Therefore the set of all sets that do not contain themselves is not an empty set or irrelevant. |
I congratulate you very highly for coming closer to disproving my solution then anyone else was able to do. This is surely a testament of your intelligent and inquisitive nature so you should feel proud of yourself because I am happy that you've tried to logically disprove my solution.
However, despite your notable effort, I deduce that your disproof is still incorrect, and here's why. If a set is a set it automatically contains the set which is itself, and this is what we mean when we say the set contains itself. So to use your example, the set of all dogs is not a dog itself, you're correct, but that doesn't pertain to the fact that the set of all dogs IS the SET of all dogs, therefore the set of all dogs contains itself because itself is the set of all dogs. So for the set of all dogs to contain itself doesn't mean that the set of all dogs has to be a dog itself, just that it has to be the set of all dogs itself. So you're incorrect assumption that you made was that the set itself is a dog, whereas the set itself is a set, therefore the set contains itself.

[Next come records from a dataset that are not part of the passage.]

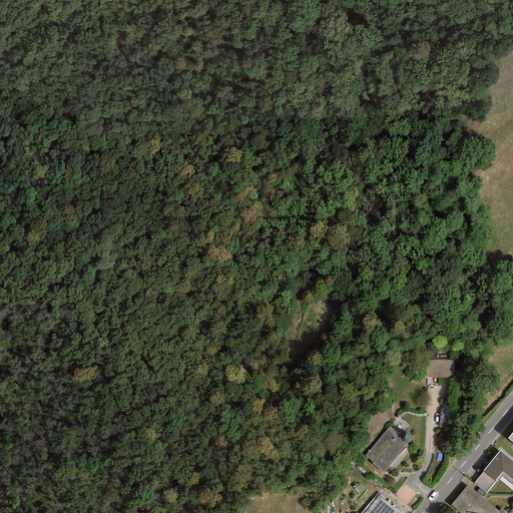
[(439,354),(424,354),(423,378),(454,378),(455,361),(439,360),(439,354)]
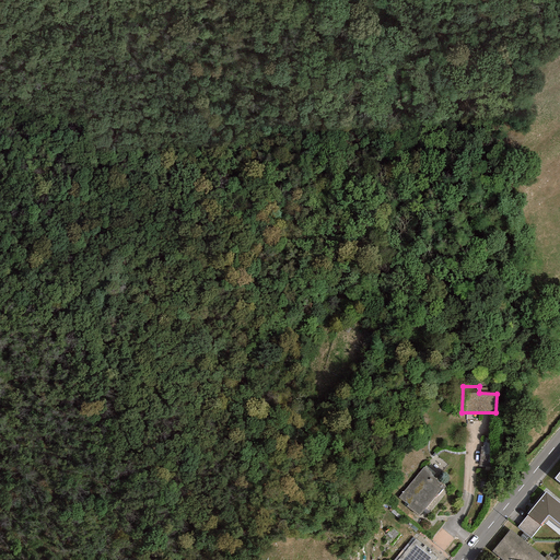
[(432,474),(423,467),(398,498),(407,504),(406,506),(419,516),(444,486),(431,475),(432,474)]
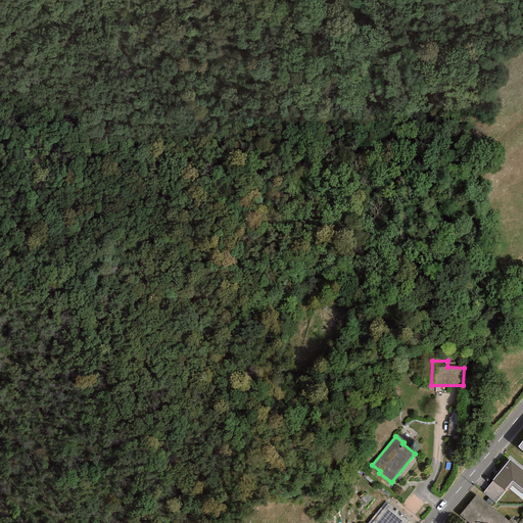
[(522,471),(510,460),(492,480),(493,481),(505,490),(508,488),(510,489),(512,486),(522,495),(522,471)]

Therefore I again state that any set automatically contains itself as it's own set not necessarily as a member of it's own set but as the set itself, but this is not NECESSARILY true of the empty set because the empty set is not a set, because it has no value i.e. contains nothing, so whether or not the empty set necessarily contains itself is a non-applicable question. Therefore any set which does not necessarily contain itself must automatically be the empty set because it CANNOT be a set otherwise. So my solution still stands but thank you so much for trying to disprove it because I enjoyed the challenge and I feel my proof is more valid now that I have effectively been able to defend it. Please carry on arguing if you are still not satisfied until we both reach an agreement so that we can consider progress is made.
honestly, SubVersion